The group makes small talk about the Super Bowl commercials and the snow (just three inches) the other night. How fast it melted, they say. They shake their heads about the bombing on the news, and no one can believe it’s been that many years since Peter Jennings died, and then Fifi pokes her head out to see what Imogene baked. “I might steal the whole tin,” she says, and they smile and sigh and look at each other. What is it about this crowd that Greg so enjoys? He wants to get up and hug each of them. Even Brandon, who is sometimes a little whiny.
“How’s our Addie?” Imogene says to Greg. She dabs her mouth with a Valentine’s cocktail napkin she brought with the cupcakes.

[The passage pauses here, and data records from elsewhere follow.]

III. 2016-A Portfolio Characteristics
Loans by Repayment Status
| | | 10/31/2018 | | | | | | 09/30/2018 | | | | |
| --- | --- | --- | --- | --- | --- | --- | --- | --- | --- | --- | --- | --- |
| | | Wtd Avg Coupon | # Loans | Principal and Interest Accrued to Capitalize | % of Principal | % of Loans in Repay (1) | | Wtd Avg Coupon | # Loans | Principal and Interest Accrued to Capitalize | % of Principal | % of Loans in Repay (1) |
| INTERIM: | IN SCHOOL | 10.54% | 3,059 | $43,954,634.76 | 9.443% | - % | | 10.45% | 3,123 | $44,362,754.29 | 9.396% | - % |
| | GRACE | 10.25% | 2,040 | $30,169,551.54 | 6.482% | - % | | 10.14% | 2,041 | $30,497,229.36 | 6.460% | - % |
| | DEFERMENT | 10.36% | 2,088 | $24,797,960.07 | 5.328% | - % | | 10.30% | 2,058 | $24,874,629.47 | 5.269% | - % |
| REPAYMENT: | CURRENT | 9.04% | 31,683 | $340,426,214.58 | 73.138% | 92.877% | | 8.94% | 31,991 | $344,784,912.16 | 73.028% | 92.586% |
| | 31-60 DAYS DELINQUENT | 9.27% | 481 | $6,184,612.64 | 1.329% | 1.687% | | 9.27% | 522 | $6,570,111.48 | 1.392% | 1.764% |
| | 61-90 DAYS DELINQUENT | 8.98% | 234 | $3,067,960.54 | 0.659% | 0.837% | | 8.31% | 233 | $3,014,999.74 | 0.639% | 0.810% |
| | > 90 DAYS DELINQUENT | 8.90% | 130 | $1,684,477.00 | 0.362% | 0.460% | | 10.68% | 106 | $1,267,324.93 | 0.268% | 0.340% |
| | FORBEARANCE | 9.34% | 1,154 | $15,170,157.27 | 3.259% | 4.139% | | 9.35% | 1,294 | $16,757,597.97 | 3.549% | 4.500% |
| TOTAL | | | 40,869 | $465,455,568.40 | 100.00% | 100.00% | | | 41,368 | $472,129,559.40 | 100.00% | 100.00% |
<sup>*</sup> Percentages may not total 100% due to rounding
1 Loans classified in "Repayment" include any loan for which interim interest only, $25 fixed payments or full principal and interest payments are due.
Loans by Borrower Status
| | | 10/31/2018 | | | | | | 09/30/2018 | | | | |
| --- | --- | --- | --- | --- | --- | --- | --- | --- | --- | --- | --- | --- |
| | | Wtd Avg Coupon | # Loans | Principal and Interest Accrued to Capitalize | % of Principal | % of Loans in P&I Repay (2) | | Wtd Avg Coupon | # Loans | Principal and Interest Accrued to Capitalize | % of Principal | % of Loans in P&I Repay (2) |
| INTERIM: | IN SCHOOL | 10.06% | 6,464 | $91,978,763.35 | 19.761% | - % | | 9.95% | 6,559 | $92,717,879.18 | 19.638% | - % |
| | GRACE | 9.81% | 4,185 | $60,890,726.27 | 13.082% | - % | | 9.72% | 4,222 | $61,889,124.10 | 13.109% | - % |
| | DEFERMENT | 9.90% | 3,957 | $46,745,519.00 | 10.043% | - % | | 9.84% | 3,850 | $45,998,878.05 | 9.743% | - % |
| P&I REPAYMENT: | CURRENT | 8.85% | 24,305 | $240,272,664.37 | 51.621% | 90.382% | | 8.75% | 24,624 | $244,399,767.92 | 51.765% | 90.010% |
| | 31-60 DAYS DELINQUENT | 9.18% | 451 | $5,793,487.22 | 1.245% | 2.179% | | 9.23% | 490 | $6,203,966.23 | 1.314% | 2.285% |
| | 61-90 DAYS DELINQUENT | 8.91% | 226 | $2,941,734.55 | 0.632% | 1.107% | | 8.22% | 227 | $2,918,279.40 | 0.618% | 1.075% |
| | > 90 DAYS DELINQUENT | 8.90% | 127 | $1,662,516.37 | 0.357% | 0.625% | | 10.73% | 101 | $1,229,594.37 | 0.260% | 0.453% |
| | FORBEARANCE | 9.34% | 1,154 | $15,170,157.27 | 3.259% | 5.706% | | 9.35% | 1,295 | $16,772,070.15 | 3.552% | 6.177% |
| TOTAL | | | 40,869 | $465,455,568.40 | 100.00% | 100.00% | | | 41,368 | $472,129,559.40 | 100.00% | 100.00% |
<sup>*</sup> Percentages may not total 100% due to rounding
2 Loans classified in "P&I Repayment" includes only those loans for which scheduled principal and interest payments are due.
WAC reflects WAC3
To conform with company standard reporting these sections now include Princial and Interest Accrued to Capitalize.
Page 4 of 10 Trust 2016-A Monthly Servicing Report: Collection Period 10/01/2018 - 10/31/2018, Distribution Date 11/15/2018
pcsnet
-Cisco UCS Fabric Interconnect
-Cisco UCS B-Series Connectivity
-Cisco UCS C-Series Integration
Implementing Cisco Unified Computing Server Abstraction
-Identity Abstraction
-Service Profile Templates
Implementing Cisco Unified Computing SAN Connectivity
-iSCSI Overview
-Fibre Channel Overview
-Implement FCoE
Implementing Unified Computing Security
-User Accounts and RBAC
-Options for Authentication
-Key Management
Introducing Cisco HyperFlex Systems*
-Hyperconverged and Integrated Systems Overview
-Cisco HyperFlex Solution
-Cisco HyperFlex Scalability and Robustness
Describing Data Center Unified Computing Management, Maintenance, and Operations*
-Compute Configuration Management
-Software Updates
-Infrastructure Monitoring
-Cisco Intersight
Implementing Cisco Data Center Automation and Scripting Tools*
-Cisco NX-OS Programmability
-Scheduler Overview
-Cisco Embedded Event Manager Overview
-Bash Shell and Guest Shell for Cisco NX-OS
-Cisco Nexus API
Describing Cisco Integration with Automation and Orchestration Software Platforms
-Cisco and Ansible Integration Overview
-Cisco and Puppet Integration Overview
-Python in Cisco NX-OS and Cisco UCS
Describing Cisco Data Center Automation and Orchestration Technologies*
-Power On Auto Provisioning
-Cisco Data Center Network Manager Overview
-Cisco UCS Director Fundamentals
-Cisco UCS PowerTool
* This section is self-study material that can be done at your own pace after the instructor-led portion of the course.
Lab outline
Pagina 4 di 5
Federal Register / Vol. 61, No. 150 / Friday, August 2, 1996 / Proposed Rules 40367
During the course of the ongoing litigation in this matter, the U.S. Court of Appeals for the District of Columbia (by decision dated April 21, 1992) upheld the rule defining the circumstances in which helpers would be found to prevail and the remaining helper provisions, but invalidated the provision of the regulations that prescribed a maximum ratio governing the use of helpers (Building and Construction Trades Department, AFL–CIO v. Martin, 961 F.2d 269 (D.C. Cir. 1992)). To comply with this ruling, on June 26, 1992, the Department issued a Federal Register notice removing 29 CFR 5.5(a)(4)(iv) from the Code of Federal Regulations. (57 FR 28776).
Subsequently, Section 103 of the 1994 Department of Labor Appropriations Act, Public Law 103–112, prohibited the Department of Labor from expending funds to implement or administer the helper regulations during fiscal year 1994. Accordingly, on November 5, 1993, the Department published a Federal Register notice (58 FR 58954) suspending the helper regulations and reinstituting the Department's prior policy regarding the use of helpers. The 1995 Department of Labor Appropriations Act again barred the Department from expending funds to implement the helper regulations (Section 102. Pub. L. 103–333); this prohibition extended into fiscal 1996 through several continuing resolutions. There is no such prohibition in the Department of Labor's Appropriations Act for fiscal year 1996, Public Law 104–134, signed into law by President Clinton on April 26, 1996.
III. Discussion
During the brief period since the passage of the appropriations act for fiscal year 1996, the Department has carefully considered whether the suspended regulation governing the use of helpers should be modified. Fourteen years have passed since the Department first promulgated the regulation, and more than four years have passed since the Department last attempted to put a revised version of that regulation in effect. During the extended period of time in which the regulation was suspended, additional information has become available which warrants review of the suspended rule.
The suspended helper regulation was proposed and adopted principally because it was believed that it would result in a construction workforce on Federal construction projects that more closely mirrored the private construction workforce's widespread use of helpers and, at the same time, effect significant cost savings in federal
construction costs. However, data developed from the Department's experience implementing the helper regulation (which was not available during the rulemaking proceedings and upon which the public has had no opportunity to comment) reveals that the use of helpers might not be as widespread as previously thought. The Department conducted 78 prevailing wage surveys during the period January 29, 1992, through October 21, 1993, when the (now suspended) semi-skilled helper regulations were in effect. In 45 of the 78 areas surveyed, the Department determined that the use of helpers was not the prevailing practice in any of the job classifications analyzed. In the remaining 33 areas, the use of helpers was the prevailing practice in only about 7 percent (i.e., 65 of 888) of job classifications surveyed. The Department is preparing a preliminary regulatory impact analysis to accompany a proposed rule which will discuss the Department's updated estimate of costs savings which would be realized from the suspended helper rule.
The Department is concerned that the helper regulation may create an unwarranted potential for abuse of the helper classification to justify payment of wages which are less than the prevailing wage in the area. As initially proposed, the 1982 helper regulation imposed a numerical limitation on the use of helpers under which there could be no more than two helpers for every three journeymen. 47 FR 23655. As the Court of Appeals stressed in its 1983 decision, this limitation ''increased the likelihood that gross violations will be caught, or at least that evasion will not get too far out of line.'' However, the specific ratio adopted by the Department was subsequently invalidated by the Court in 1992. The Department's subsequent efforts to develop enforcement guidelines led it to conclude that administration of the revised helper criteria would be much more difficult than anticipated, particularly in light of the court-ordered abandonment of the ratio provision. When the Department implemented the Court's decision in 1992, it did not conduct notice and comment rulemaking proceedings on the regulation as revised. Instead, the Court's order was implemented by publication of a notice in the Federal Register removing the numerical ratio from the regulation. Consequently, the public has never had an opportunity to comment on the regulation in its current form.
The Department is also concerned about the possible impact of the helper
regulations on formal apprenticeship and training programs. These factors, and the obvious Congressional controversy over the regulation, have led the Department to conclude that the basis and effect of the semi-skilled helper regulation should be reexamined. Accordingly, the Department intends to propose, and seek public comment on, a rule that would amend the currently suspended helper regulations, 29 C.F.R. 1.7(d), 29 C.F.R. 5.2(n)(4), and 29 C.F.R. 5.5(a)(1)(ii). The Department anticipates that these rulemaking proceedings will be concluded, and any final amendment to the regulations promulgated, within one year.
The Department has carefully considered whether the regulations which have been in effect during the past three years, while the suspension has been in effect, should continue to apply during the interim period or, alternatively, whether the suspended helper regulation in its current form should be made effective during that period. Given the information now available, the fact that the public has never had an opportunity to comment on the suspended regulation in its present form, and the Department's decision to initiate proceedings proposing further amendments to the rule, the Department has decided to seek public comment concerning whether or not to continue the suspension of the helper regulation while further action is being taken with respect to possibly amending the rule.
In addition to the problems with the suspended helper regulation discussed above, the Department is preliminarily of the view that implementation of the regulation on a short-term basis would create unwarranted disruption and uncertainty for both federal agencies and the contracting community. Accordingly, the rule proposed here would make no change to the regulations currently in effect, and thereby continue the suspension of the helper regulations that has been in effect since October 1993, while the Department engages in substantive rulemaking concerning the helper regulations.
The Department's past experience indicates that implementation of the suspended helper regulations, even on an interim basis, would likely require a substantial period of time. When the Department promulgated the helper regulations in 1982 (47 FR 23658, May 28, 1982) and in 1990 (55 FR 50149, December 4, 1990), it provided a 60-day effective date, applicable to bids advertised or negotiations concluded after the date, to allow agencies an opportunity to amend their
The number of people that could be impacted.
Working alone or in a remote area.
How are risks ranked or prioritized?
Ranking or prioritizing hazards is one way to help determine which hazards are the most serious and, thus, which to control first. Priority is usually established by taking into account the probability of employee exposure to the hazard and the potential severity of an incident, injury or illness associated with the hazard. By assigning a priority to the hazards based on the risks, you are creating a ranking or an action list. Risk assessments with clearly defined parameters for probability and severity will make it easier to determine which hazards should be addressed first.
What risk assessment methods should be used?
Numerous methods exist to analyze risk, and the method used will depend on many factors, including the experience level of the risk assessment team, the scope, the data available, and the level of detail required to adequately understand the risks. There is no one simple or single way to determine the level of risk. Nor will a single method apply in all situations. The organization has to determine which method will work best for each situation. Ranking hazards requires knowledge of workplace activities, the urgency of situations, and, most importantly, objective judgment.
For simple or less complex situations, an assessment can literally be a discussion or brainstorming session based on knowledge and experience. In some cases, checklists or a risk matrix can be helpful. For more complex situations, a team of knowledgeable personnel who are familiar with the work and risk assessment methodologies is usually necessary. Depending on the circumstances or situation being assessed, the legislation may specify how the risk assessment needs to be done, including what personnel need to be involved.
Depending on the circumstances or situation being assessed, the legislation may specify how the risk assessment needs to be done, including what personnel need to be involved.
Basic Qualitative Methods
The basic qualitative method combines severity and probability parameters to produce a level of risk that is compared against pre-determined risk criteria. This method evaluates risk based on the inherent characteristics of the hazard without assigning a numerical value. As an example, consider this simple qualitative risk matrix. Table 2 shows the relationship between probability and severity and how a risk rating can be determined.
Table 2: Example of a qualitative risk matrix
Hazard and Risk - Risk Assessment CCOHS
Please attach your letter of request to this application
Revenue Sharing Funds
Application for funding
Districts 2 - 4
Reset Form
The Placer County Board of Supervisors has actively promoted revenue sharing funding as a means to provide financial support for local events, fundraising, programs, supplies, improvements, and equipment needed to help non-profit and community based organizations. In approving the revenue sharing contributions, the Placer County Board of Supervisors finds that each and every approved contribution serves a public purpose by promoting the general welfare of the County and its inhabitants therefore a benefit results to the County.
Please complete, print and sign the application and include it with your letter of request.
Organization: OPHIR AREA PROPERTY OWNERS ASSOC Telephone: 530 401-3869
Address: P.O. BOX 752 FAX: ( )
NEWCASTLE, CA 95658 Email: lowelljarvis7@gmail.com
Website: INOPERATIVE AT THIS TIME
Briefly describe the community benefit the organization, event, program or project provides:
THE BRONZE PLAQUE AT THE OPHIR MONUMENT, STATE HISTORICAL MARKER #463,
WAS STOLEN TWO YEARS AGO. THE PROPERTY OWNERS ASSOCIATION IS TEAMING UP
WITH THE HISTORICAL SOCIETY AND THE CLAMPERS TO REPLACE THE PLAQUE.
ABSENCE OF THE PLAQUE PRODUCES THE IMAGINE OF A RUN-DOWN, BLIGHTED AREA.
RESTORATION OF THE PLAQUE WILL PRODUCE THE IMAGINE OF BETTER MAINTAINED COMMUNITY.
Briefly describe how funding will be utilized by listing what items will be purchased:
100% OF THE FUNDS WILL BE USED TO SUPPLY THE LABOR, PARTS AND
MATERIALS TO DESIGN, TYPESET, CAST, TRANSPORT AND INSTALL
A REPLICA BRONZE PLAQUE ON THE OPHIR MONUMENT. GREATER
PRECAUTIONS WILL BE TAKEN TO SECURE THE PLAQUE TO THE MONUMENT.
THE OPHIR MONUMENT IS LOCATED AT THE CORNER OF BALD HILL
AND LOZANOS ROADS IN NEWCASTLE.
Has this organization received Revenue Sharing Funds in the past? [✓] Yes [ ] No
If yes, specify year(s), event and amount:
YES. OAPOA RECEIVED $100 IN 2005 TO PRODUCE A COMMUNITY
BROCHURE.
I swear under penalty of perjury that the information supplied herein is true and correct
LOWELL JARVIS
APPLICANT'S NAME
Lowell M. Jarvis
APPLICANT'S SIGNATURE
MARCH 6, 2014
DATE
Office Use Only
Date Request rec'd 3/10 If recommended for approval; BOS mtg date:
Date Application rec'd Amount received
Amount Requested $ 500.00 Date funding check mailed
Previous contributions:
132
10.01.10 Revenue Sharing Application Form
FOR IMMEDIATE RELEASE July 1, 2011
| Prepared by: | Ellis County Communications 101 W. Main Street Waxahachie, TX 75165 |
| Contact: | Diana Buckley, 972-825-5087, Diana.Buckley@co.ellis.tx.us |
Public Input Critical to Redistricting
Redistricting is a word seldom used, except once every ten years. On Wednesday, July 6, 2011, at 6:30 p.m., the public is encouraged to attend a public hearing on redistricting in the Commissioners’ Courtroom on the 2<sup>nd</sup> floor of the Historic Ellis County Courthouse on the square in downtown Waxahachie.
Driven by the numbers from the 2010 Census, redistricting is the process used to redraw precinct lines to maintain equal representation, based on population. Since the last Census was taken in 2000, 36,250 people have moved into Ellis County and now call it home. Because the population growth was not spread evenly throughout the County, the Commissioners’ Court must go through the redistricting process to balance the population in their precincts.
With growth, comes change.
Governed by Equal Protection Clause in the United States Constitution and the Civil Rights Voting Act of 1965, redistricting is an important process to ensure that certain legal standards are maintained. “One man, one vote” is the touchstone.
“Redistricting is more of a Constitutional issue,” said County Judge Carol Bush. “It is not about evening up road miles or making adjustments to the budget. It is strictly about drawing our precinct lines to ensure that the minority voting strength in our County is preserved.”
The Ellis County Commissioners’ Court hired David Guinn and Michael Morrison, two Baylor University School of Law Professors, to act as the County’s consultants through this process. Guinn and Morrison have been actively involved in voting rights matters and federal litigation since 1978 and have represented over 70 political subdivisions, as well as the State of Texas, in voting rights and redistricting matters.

“Good, good,” Greg says. “Getting big.” She likes to rub my bald head, he wants to say. She started writing in a diary, he wants to say. Greg can’t bring himself to read it. He wants to say: What if, despite all we do to distract her, she’s scared and worried that I’ll die? It was always his number-one goal to never have her worry about anything. His parents worked hard to let him be a worry-free kid, and maybe that is what gave him this determination, this unshakable confidence. But Addie stares at him longer than she used to. She hugs him tighter, he thinks. Once he saw her close her eyes in the mirror when she hugged him, and he wondered what that meant—if she was trying to memorize him or something. He silently says a prayer for her—a quick one—and turns back to Imogene. “She joined the glee club at school.”
“Cute,” Rosco says. He coughs, and they can all hear the wetness in his lungs.
Brandon looks out the window and says something about the girl he’s seeing. Selena. He says her name with a touch of an accent, which annoys Greg. Brandon likes drama. He is still young enough to want drama.